■ Compito assegnato 1 ■
Rispondi in base al brano:
(a) Che cosa l'oratore crede di dover affidare all'Aula?
(b) Quale collega viene nominato?
(c) Da che cosa nasce la cultura di questo Paese?
■ Compito assegnato 2 ■
Elenca i verbi che, secondo il brano, indicano ciò che la dinamica dell'Aula dovrà necessariamente fare con il testo.
■ Compito assegnato 3 ■
Restituisci dal brano tutto il testo compreso tra "Io penso che" e "di mandato aperto.", estremi inclusi.

■ Brano di testo ■
Io penso che il nostro compito oggi sia quello di garantire l’efficienza, un’efficienza che significa speditezza, ma che non significa, almeno questo è stato il nostro spirito, Presidente, rinuncia a quei principi decisivi e fondamentali che mai possono costituire materia di transazione politica. Tenere la barra dritta su quei principi, evitare che si possa scambiare l’interesse politico del momento come un argomento per modificare la struttura della Carta costituzionale è stata una preoccupazione che noi abbiamo tenuto ben netta e ben evidente, pur con la fatica della mediazione che certamente ha caratterizzato taluni degli interventi. Allora, io credo di dover affidare all’Aula una sorta di mandato aperto.
Non si tratta di un testo chiuso, ma di un testo che la dinamica dell’Aula dovrà, necessariamente metabolizzare, dovrà necessariamente interpretare, dovrà necessariamente digerire, perché, in qualche modo, il prodotto finale possa essere un prodotto parlamentare, profondamente parlamentare. Credo che questo sia anche il leitmotiv che noi dobbiamo assolutamente rispettare, non dei diktat di maggioranza, ma una discussione che, in qualche modo, sia capace – e rimanga agli atti – di dare a questa riforma qualcosa di più dal punto di vista dei contenuti, qualcosa di meno dal punto di vista della preoccupazione politica. Abbiamo cercato, io ho provato, e forse ci siamo riusciti, insieme al collega Fiano, e ai componenti la Commissione, di realizzare una sorta di disconoscimento di paternità politica, ma un riconoscimento di paternità costituzionale e istituzionale, e se mi fate passare questoPag. 66termine, culturale, perché la cultura di questo Paese nasce dalla Costituzione, e se noi non siamo fermi su questo punto, se noi non difendiamo questi principi, indipendentemente dalle appartenenze, non saremmo stati degni figli dei costituenti.

■ Materiale fornito ■

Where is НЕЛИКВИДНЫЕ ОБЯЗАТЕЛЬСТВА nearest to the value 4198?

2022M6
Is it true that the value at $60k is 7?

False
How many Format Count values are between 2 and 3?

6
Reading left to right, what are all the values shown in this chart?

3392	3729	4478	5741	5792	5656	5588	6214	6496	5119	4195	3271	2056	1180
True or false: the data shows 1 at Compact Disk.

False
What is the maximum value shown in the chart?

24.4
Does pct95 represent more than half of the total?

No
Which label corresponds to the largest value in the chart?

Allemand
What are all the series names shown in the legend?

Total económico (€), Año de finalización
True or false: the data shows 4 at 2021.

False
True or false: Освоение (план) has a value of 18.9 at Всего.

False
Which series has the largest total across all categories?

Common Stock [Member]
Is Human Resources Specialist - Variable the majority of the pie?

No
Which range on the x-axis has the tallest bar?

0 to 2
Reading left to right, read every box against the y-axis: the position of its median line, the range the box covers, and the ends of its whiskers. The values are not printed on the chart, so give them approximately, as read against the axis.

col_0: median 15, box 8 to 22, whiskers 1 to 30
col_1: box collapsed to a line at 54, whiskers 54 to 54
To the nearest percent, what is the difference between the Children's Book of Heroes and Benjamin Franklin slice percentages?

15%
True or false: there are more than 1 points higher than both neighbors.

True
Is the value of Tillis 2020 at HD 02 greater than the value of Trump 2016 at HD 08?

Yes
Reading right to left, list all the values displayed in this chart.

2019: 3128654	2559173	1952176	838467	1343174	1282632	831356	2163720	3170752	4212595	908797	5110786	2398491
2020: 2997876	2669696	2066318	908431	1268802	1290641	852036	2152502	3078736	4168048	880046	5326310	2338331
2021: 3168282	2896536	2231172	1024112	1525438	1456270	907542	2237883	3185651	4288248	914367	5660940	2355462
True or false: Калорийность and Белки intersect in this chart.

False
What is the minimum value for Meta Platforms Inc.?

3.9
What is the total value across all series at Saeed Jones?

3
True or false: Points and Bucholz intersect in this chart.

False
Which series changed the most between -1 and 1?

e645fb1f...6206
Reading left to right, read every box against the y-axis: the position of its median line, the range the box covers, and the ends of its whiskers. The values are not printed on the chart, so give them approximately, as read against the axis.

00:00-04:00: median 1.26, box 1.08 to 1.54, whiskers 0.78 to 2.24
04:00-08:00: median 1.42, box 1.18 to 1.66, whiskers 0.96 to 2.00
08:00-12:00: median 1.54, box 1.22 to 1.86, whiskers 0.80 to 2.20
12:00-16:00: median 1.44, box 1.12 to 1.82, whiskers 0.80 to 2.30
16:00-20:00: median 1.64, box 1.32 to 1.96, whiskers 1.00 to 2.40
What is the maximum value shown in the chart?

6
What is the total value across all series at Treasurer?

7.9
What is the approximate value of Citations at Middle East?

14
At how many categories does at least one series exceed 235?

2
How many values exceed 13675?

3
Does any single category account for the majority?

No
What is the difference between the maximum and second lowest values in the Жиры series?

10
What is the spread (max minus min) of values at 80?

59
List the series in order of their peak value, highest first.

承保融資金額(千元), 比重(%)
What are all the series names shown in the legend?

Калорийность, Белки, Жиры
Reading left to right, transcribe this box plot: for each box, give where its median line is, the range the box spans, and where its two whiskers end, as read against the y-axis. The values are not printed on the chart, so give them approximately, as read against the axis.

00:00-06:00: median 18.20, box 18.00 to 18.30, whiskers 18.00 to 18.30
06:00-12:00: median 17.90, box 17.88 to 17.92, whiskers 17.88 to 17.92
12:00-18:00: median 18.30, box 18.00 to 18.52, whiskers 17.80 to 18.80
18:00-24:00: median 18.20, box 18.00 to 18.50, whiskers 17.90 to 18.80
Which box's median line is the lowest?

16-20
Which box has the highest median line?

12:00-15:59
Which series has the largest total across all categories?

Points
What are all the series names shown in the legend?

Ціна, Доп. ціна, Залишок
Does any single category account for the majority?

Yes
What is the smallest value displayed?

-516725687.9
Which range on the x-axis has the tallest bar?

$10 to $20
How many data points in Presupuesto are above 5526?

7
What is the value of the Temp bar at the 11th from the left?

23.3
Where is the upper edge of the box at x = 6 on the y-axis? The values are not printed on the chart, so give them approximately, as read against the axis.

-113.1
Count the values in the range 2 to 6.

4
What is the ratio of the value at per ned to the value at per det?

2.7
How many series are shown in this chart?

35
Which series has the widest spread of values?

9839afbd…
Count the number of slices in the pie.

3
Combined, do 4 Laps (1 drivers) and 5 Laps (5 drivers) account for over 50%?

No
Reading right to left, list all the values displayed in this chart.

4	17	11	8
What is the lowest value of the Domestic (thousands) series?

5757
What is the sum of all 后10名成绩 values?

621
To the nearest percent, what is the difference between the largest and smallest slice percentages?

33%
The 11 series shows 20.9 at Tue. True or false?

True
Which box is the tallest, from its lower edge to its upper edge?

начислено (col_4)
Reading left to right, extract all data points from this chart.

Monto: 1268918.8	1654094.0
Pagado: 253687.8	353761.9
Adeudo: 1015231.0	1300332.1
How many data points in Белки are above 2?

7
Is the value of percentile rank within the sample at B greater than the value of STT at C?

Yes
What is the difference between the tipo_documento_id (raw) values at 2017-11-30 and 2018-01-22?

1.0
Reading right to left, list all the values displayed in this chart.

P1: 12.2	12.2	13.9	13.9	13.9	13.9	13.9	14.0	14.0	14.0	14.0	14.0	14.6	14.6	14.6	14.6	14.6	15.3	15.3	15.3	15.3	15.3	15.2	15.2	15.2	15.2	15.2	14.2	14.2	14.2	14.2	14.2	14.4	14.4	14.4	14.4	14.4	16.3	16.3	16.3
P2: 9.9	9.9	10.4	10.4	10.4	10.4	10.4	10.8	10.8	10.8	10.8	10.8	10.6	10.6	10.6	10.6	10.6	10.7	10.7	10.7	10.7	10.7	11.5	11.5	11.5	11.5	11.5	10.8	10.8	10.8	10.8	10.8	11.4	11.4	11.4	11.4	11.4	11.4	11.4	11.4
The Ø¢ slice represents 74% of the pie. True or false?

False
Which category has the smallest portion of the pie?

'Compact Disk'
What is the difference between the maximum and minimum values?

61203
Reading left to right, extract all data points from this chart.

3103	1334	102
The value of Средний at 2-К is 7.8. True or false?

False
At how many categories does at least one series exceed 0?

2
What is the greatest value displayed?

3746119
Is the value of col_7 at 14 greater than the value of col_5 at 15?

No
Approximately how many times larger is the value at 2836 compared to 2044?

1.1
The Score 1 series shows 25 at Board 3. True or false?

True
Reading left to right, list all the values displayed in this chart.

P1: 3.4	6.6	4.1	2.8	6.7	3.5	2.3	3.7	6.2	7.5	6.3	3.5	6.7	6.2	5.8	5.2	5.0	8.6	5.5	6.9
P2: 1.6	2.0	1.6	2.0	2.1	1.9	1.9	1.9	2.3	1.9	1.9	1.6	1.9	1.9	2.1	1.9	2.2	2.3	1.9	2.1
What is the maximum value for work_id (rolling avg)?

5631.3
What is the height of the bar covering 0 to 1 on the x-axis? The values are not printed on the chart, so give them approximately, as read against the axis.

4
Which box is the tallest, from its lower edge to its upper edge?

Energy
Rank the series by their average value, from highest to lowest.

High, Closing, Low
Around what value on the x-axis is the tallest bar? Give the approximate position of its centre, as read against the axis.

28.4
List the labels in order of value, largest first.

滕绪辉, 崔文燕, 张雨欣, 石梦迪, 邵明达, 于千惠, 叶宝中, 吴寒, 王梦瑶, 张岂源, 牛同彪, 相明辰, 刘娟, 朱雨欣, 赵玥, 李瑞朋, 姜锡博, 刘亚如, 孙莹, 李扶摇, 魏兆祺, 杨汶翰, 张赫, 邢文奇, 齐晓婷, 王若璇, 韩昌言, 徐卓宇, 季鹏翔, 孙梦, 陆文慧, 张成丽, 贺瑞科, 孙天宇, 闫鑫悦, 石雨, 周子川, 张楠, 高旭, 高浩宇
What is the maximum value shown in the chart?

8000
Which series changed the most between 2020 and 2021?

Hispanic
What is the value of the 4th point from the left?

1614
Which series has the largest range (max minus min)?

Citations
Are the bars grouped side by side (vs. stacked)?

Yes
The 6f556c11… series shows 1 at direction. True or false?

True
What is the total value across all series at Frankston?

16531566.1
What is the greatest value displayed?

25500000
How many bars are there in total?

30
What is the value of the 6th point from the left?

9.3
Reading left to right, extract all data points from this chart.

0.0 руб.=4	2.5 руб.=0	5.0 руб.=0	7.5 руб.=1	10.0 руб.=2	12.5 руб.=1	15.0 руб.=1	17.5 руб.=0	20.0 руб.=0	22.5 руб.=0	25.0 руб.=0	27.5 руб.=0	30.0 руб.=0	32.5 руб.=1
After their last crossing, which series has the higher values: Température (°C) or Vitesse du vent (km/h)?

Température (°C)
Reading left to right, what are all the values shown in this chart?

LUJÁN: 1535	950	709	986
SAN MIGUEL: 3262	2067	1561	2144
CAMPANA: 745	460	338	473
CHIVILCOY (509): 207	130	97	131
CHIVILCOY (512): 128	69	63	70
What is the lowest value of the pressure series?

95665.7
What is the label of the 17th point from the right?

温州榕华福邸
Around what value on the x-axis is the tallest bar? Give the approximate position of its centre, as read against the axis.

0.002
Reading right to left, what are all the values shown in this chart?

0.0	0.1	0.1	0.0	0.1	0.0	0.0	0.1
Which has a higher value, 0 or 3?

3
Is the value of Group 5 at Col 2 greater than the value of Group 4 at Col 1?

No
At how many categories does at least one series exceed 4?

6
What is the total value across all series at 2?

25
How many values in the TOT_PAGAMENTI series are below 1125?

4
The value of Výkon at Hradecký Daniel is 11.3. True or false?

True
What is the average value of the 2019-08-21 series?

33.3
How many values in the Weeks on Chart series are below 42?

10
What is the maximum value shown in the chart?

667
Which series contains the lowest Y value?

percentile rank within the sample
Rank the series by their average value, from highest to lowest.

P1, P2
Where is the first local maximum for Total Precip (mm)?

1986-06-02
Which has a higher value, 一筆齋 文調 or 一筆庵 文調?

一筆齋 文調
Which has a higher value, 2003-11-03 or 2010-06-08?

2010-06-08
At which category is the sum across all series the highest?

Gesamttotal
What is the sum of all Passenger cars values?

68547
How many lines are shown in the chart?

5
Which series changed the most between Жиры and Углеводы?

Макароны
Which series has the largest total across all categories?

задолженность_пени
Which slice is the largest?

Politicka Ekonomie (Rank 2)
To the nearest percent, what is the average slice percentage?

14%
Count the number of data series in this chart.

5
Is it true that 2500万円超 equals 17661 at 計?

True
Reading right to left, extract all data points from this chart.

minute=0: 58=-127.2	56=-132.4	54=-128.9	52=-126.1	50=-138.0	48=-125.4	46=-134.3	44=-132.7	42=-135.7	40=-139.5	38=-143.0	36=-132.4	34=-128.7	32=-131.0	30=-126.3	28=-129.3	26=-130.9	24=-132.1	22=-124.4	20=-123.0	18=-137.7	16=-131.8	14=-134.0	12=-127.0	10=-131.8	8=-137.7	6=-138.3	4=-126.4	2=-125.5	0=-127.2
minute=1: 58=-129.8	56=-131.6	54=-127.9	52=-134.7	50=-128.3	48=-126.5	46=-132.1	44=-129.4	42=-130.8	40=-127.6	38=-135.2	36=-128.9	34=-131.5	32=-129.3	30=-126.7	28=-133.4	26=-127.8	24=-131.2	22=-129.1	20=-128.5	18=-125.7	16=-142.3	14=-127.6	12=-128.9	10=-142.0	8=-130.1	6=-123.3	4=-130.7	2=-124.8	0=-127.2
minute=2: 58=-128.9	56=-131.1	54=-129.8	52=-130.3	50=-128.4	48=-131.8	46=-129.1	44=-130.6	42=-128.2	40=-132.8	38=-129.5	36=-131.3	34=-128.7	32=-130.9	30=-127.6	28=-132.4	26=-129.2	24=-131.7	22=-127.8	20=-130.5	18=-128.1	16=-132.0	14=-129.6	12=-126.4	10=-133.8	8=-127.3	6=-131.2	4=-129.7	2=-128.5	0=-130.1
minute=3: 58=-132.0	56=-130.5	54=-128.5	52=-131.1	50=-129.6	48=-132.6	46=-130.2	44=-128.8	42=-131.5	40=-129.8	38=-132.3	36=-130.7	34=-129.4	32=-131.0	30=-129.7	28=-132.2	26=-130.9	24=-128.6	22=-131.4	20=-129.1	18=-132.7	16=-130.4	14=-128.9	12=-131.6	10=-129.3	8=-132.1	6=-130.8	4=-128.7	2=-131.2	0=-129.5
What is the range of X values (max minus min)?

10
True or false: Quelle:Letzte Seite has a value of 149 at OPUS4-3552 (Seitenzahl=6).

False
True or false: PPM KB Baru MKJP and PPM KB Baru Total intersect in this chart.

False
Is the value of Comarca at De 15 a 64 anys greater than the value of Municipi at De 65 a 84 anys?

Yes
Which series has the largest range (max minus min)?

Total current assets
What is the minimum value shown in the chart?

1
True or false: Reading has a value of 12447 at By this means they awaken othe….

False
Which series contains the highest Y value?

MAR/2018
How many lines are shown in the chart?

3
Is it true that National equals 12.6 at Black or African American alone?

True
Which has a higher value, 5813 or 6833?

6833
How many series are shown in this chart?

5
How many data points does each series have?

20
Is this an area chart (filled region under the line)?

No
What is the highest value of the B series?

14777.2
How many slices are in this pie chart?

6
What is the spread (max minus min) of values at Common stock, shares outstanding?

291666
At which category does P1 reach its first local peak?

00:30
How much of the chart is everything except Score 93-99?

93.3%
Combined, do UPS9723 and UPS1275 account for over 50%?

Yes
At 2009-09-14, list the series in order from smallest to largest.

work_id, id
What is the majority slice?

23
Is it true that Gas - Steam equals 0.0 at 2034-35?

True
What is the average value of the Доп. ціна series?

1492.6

■ Risposta 1 ■
(a) Una sorta di mandato aperto.
(b) Il collega Fiano.
(c) Dalla Costituzione.

■ Risposta 2 ■
metabolizzare
interpretare
digerire

■ Risposta 3 ■
Io penso che il nostro compito oggi sia quello di garantire l’efficienza, un’efficienza che significa speditezza, ma che non significa, almeno questo è stato il nostro spirito, Presidente, rinuncia a quei principi decisivi e fondamentali che mai possono costituire materia di transazione politica. Tenere la barra dritta su quei principi, evitare che si possa scambiare l’interesse politico del momento come un argomento per modificare la struttura della Carta costituzionale è stata una preoccupazione che noi abbiamo tenuto ben netta e ben evidente, pur con la fatica della mediazione che certamente ha caratterizzato taluni degli interventi. Allora, io credo di dover affidare all’Aula una sorta di mandato aperto.